Electronic Thesis and Dissertation Repository

Thesis Format

Integrated Article

Degree

Master of Arts

Program

Sociology

Collaborative Specialization

Migration and Ethnic Relations

Supervisor

Dr. Rachel Margolis

Abstract

Mixed partnerships are unions between two people that cross socially constructed boundaries between groups, particularly race and ethnicity and they are an aspect of diversity within Canadian society. Using the 2006 and 2016 Canadian long-form censuses, I examine mixed unions, measured as partnerships across different visible minority categories and places of birth. I find that there is more diversity within unions than what is captured just using visible minority status. Being highly educated, living in census metropolitan areas, and in same-sex partnerships are predictors of mixed unions indicative of barriers to mixed partnerships possibly being less salient among these groups.
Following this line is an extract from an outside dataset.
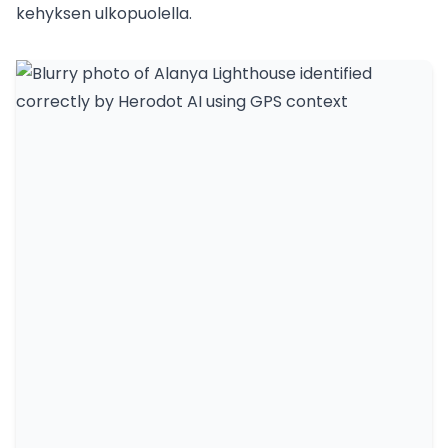
kehyksen ulkopuolella.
While examining egalitarianism, I find that unions with a white and visible minority partner are less equal across four measures of egalitarianism used (wage, income, household work, childcare) in comparison to white-white unions and mixed couples by place of birth are also less egalitarian than Canadian-born couples.

Summary for Lay Audience

Mixed partnerships are unions between two people that cross socially constructed boundaries between groups, particularly race and ethnicity and they are an aspect of diversity within Canadian society. Using recent censuses, I examine mixed unions measured as partnerships across different visible minority categories and places of birth. I find that there is more diversity within unions than what is captured just using visible minority status. Being highly educated, living in census metropolitan areas, and being in same-sex partnerships are predictors of mixed unions which is indicative of barriers to mixed partnerships possibly being less salient among these groups. I also find that although mixed couples and those who tend to be egalitarian share some characteristics, individuals in mixed unions are not uniformly more egalitarian across the four measures I examined (wage, income, household work, childcare). This study contributes to the research on mixed racial and ethnic partnerships through the use of two measures of mixed unions that capture similarities and differences between different aspects of diversity within families in Canada.